> [Task item A]
From the English quotation in the passage about the overview effect, list the things said to be on "that little blue and white thing."
> [Task item B]
Carry on the passage about the overview effect from the point where it stops.

After astronaut Rusty Schweickart looked down on Earth from space for the first time, he described a sense of awe that has become common to almost every space traveler since:“You realize that on that little blue and white thing there is everything that means anything to you, all history and music and poetry and art and death and birth and love, all of it on that little spot out there you can cover with your thumb.”NASA calls this realization“the overview effect.”No matter what country you’re from, you return from space with a feeling that our home is tiny, fragile, and something we need to protect.
在宇航员拉塞尔·施威卡特第一次从太空俯瞰地球后,他描述了一种此后几乎每个太空旅行者都会有的敬畏感:“你意识到在那个蓝白色的小东西上,有着一切对你有意义的事物——所有的历史、音乐、诗歌、艺术、死亡、出生和爱,所有这些都来自那个可以用拇指遮住的小地方。”美国宇航局(NASA)称之为“总观效应”。无论你来自哪个国家,你从太空返回时都会感觉到我们的家园既小又脆弱,我们需要保护它。
Anyone who reads the new book Growth, the newest of 39 brilliant books by one of my favorite thinkers, will come away with similar urgency. The author, the Czech-Canadian professor Vaclav Smil, approaches things from a scientist’s point of view, not an astronaut’s, but he reaches the same conclusion: Earth is fragile and“before it is too late, we should embark in earnest on the most fundamental existential [task] of making any future growth compatible with the long-term preservation of the only biosphere we have.”

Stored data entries
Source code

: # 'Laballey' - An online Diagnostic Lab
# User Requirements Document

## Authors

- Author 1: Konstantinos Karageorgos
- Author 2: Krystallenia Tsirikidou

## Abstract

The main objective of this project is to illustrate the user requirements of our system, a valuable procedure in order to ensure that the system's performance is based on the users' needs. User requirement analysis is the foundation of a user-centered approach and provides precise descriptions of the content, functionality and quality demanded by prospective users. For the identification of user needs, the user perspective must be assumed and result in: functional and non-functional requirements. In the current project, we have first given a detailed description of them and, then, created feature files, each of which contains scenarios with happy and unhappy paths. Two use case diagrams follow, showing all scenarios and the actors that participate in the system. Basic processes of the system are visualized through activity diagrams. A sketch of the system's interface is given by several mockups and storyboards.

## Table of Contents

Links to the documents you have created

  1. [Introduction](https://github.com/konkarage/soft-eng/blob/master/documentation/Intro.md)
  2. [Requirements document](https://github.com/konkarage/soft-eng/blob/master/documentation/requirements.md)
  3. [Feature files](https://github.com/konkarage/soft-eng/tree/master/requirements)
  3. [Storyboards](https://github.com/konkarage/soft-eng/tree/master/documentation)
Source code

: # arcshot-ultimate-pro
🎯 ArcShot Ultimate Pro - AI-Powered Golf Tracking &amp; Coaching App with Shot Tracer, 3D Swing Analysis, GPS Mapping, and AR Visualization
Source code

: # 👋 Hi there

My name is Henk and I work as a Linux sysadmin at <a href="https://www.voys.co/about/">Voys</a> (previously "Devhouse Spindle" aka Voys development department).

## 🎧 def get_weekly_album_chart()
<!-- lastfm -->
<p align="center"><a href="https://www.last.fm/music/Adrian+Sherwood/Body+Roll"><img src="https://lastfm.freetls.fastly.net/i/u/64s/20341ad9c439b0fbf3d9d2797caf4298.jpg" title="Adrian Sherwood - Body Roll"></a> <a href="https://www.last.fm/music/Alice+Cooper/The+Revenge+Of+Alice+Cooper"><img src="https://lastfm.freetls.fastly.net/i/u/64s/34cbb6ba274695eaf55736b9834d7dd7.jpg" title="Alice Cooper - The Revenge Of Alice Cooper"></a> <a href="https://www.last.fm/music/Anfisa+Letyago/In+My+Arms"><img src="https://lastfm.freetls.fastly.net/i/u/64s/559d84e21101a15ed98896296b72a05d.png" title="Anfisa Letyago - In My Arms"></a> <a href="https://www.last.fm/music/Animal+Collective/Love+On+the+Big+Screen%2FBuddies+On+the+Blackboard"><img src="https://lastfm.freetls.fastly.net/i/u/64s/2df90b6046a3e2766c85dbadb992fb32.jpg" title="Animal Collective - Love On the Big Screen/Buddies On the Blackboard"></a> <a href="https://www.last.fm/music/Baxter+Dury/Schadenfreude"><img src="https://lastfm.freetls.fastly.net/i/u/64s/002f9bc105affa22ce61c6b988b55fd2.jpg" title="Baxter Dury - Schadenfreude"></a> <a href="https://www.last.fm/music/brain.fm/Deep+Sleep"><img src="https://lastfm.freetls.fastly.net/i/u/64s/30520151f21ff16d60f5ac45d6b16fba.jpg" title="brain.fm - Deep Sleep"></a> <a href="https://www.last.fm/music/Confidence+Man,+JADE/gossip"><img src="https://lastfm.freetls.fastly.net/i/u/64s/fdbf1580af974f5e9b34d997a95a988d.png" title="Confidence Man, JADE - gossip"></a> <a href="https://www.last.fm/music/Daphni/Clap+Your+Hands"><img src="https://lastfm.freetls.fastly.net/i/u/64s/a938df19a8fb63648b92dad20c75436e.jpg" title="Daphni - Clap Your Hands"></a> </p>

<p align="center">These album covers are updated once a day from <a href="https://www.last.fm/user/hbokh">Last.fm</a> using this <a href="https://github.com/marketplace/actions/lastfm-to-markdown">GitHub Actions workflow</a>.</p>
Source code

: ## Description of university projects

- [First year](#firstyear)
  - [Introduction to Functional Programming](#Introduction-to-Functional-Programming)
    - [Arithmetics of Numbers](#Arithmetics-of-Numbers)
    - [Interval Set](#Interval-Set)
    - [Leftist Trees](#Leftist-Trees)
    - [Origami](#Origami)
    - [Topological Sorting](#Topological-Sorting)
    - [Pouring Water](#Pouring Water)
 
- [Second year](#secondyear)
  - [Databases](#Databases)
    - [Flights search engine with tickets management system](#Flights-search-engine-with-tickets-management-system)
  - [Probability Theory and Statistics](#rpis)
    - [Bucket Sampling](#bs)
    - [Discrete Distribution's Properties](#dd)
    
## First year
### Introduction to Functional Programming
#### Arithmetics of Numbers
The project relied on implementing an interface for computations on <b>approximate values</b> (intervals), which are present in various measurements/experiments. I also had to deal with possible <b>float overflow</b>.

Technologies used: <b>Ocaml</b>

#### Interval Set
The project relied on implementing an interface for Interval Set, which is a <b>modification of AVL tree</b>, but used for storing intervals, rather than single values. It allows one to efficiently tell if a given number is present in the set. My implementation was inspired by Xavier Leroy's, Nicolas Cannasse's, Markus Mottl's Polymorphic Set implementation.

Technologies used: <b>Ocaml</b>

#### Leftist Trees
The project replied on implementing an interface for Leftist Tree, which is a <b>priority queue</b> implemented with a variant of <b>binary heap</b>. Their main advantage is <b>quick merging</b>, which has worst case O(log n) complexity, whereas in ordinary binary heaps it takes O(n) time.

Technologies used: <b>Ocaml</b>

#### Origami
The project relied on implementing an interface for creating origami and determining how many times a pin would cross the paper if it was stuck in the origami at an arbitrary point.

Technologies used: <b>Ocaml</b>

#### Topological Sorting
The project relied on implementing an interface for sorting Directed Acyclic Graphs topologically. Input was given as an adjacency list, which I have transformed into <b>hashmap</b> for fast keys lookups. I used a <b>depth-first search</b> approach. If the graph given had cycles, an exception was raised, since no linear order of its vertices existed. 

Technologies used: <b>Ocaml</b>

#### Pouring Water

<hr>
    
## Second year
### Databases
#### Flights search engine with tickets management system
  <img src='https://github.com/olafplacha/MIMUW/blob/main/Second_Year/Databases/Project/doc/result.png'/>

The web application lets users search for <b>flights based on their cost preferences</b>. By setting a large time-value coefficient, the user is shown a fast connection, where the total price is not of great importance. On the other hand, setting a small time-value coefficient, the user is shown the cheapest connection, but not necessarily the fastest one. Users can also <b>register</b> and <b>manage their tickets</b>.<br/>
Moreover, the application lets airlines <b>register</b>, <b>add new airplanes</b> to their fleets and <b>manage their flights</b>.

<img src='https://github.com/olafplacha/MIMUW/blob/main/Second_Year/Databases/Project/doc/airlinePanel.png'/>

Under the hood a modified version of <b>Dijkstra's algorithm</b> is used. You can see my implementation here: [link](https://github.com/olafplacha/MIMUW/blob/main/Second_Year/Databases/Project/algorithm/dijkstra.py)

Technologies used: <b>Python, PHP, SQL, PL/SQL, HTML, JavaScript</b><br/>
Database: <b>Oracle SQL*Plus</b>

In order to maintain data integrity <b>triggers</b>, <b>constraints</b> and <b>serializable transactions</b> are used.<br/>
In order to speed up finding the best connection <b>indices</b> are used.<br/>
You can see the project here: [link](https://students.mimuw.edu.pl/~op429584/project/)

> [Answer section A]
History, music, poetry, art, death, birth, love

> [Answer section B]
任何读过《增长》(Growth,中文名暂译)这本新书的读者都会感受到类似的紧迫感,这本书是我最喜欢的一位思想家最新创作的第39本杰作。作者捷克裔加拿大人瓦科拉夫·斯米尔教授,从科学家而非宇航员的角度看待事物,但得出了相同的结论:地球是脆弱的,“在一切都太迟之前,我们应该认真着手解决最根本的生存性[任务],使未来的任何增长都与对我们唯一拥有的生物圈的长期保护相匹配。
Before I get into how Smil came to this conclusion, I should warn you. Although Growth is a brilliant synthesis of everything we can learn from patterns of growth in the natural and human-made world, it’s not for everyone. Long sections read like a textbook or engineering manual. (“A plot of the annual totals of passenger-kilometers flown by all US airlines between 1930 and 1980 produces a trajectory that is almost perfectly captured by the quartic regression (fourth order polynomial with r2=0.9998), and continuation of this growth pattern would have multiplied the 1980 level almost 10 times by 2015.”) And it has 99 pages of references!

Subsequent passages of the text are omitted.